### What the exercise asks:
Among the entries below, find each line holding "lines" and return it.

### Data excerpts:
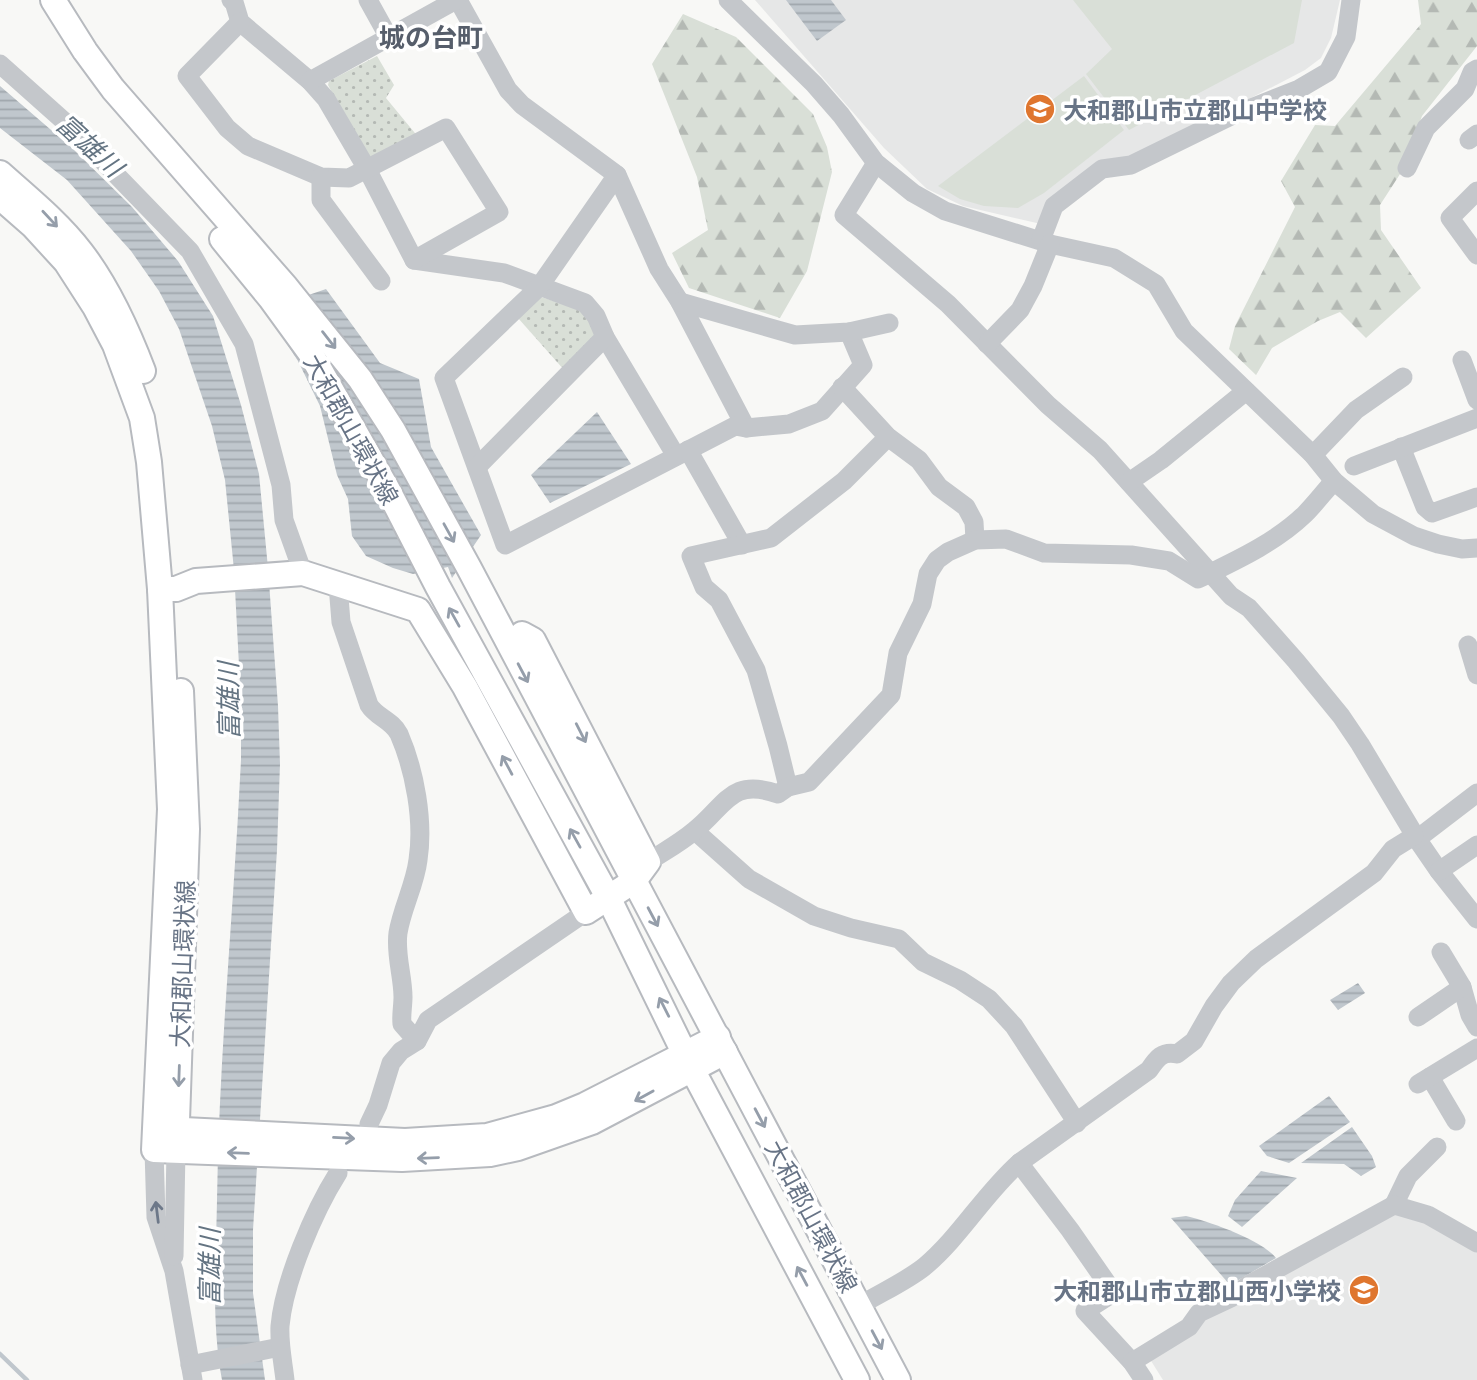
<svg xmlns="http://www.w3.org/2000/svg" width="1477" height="1380" font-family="Lato,'Noto Sans JP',sans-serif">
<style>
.built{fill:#e6e7e7}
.grass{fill:#d9dfd7}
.forest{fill:url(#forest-firs)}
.park{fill:url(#park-dots)}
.water{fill:url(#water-rules)}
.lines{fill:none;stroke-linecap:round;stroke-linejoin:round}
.stream{stroke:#c0c7cd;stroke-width:4.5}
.major-casing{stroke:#b7babf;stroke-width:28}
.minor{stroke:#c4c7cb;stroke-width:19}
.major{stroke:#fff;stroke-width:24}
.oneway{stroke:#959eaa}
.oneway2{stroke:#6d7889}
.labels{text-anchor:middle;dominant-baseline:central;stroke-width:7;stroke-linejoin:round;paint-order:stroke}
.poi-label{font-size:24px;font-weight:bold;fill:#687486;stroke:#fff;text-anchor:start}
.street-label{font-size:24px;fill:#687486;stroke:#fff}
.neighbourhood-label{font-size:26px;font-weight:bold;fill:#565e6b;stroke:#fff}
.water-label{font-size:26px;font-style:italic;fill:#647482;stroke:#fff}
</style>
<defs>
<pattern id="forest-firs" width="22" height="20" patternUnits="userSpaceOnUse" patternTransform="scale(1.75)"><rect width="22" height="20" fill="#d9dfd7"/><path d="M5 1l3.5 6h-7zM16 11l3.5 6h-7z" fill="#b4b9b4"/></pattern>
<pattern id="park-dots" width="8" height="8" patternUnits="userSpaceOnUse" patternTransform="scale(1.75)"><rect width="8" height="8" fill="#d9dfd7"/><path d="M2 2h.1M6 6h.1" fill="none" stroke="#b4b9b4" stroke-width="1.8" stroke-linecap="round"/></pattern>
<pattern id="water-rules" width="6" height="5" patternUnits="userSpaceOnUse" patternTransform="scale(1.75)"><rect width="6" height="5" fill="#c0c7cd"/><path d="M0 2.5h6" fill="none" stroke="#a0a6ac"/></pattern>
</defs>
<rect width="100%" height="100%" fill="#f8f8f6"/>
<g class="built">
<path d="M755,0H1340L1331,38L1321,58L1305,70L1170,140L1129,158L1041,224L963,206L927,189L884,148Z"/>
<path d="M1396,1212L1429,1219L1477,1248V1380H1163L1148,1356L1236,1300Z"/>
</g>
<g class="grass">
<path d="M1073,0H1302L1294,43L1129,130L1086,74L1112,49Z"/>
<path d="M1084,76L1124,130L1044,193L1018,208L984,206L960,199L938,186Z"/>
</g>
<g class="forest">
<path d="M1418,0H1477V46L1422,116L1402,171L1380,205L1381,230L1421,288L1366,338L1340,312L1318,321L1272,348L1256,375L1229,349L1235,326L1295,207L1281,181L1315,125L1335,126L1421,24Z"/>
<path d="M683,14L736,37L813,114L827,147L832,172L807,271L780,318L689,288L672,253L708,230L697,177L652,64Z"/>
</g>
<g class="park">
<path d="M377,56L394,85L386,98L419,138L372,158L366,155L328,85L329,81Z"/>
<path d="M538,296L588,312L594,325L595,342L565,371L518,318Z"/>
</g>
<g class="water">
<path d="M786,0H831L846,20L817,41Z"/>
<path d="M0,86L72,148L132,207L178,261L213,316L241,405L259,474L268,568L278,706L280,764L277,850L253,1230V1293L265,1380H222C211,1320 216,1261 217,1200C219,1053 234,907 241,760V704L234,570L225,480L212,426L179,329L159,291L131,251L67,180L0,128Z"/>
<path d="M326,289L380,363L419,379L431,447L481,535L452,578L448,567L413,574L393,568L366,556L352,536L348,499L337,475L320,406L298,361L265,310Z"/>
<path d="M597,412L631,464L550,503L531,475Z"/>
<path d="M1358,983L1365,993L1338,1010L1330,1000Z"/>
<path d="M1329,1096L1350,1122L1289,1163L1267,1156L1259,1146Z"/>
<path d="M1352,1127L1372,1156L1376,1167L1361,1176L1344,1164L1301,1163Z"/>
<path d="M1261,1171L1297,1178L1242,1227L1228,1216L1235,1200Z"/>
<path d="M1186,1216C1208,1221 1262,1240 1276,1258L1230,1285L1171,1218Z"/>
</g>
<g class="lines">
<path class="stream" d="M0,1354L27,1380"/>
<g class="major-casing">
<g id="major">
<path d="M53,0L85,51L113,89L286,287L360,379L393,430L469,568L898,1380"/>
<path d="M0,173C28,198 58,222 81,252C108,287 127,329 143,371"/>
<path d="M0,197L33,226L66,262L95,307L115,345L142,418L149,462L160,589L170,809L154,1150L402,1159L490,1154L518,1148L592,1122L725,1052"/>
<path d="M222,239L271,299L311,354L388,490L438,587L608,897L692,1069L857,1380"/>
<path d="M160,589H176L196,581L303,573L418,610L465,687L586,912L634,881L648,862L533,640L522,634"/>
<path d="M163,1129L405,1141L487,1136L556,1117L585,1105L718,1037"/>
<path d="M176,1150L187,829L181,691"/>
</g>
</g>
<g class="minor">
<path d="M231,0L234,2L240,22L310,81L326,99L367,169L414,260L504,273L585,303L596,316L605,337L676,456"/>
<path d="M368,0L388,36"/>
<path d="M458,0L508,90L522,105L617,175L659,269L680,302L746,428"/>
<path d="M728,0L814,84L841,115L876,163L913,193L945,211L1050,244L1114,258L1156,284L1184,331L1313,455L1334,481L1373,514L1414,536L1438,544L1462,549L1477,548"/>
<path d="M240,22L187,76L227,128L248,146L321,177L349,178L446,128L499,212L414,260"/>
<path d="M0,64L65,122L190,251L244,344L281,485L284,520L303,573"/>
<path d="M310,81L456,0"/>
<path d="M1469,140L1477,134"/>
<path d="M876,163L844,215L948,304L1048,405L1100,450L1231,596L1249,608L1296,661L1341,716L1360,744L1417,839L1439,871L1477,919"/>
<path d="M1407,168L1426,128L1465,89L1472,72L1477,69"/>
<path d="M617,175L539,287L444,378L505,545L735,426L746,428L789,424L822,411L863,365L849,332"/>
<path d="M321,177V200L381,281"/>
<path d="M1477,191L1450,218L1477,255"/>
<path d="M1041,240L1054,206L1102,169L1131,165L1231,116L1299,89L1328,72L1346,37L1351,0"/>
<path d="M680,302L795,335L849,332L889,323"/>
<path d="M987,344L1020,310L1033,286L1050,244"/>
<path d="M1462,360L1477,400"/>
<path d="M842,387L888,437L919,460L939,487L966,507L974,522L975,540"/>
<path d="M1401,447L1425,507L1432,513L1477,497"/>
<path d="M688,450L742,545"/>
<path d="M1313,455L1356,410L1403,377"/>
<path d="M1354,466L1477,418"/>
<path d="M477,467L605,337"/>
<path d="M1129,482L1161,460L1246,391"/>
<path d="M338,585L341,622L369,705C376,717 392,720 399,734C415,771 424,821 418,860C415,885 402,908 398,933C395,954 403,976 403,997C403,1006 401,1015 402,1024L417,1041"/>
<path d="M1468,645L1477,675"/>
<path d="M788,787L778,746L756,670L719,600L704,587L691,556L771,538L844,481L888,437"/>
<path d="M695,831L749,879L814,916L851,928L899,939L923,962L960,980L989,999L1014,1026L1077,1123"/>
<path d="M1417,839L1477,793"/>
<path d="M648,862C663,852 680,843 694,831C726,806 730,777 778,794L788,787L809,782L891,695L898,653L922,604L928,574L937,560L948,552L975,540L1006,539L1044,553L1131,555L1169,561L1198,579C1235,561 1275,543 1305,514C1315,504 1324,492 1334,481"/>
<path d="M1439,871L1477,845"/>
<path d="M1441,952L1462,987L1470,1015L1477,1027"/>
<path d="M1418,1017L1462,987"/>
<path d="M1430,1077L1456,1121"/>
<path d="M1418,1084L1477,1048"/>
<path d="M369,1124L378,1105L391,1063L401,1051L417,1041L428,1020L586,912"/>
<path d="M154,1150L156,1217L174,1271L193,1380"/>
<path d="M1019,1163L1070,1230L1111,1289L1107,1297L1085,1311L1132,1362L1144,1380"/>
<path d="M1394,1205L1408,1176L1437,1147"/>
<path d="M174,1256L176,1150"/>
<path d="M859,1306C880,1293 905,1282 924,1267C960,1237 984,1194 1019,1163L1149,1070C1157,1058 1162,1051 1177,1054L1194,1041L1214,1006L1231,983L1256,959L1374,873L1393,849L1414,836"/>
<path d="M1132,1362L1189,1327L1199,1313L1231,1298L1248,1285L1394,1205L1428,1215L1477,1243"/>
<path d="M190,1365L280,1347"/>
<path d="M285,1380C283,1362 279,1344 280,1326C284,1281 314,1211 338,1173"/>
</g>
<use href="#major" class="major"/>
</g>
<defs><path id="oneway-shaft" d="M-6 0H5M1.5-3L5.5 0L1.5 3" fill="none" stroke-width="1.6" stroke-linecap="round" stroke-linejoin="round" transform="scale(1.75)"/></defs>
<g class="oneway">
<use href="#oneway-shaft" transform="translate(50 219) rotate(47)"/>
<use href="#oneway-shaft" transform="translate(329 340) rotate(52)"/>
<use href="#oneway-shaft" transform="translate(449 533) rotate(61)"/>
<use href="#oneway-shaft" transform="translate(454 617) rotate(-119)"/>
<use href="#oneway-shaft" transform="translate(523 673) rotate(62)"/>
<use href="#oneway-shaft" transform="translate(581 733) rotate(63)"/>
<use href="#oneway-shaft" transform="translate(507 765) rotate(-118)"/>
<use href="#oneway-shaft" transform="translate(575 838) rotate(-119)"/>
<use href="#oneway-shaft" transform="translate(653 917) rotate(62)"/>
<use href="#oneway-shaft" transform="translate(664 1007) rotate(-117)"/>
<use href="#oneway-shaft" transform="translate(179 1076) rotate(92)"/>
<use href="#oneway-shaft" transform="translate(644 1096) rotate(151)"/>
<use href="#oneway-shaft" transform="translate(760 1118) rotate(62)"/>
<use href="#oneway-shaft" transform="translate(344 1138) rotate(3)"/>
<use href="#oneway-shaft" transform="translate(238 1153) rotate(-178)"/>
<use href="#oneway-shaft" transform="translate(428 1158) rotate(178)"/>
<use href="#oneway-shaft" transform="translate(802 1276) rotate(-118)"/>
<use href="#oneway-shaft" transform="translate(877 1340) rotate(62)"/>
</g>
<use class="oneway2" href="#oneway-shaft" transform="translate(157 1212) rotate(-97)"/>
<defs>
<g id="school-disc" transform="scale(1.575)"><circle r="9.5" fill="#df762f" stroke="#fff"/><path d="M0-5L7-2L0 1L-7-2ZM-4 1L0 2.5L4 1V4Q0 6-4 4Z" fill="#fff"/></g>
</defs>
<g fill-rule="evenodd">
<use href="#school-disc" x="1040" y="109"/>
<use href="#school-disc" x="1364" y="1290"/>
</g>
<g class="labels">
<g class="poi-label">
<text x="1063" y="109">大和郡山市立郡山中学校</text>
<text x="1341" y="1290" text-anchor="end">大和郡山市立郡山西小学校</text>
</g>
<g class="street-label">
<text transform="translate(352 429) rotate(61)">大和郡山環状線</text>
<text transform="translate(182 964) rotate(-88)">大和郡山環状線</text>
<text transform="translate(812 1216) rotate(62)">大和郡山環状線</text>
</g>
<g class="neighbourhood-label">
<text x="431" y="37">城の台町</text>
</g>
<g class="water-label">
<text transform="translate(90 145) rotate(42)">富雄川</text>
<text transform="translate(228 701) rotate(-91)">富雄川</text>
<text transform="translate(209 1267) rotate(-90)">富雄川</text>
</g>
</g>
</svg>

### Result:
.lines{fill:none;stroke-linecap:round;stroke-linejoin:round}
<g class="lines">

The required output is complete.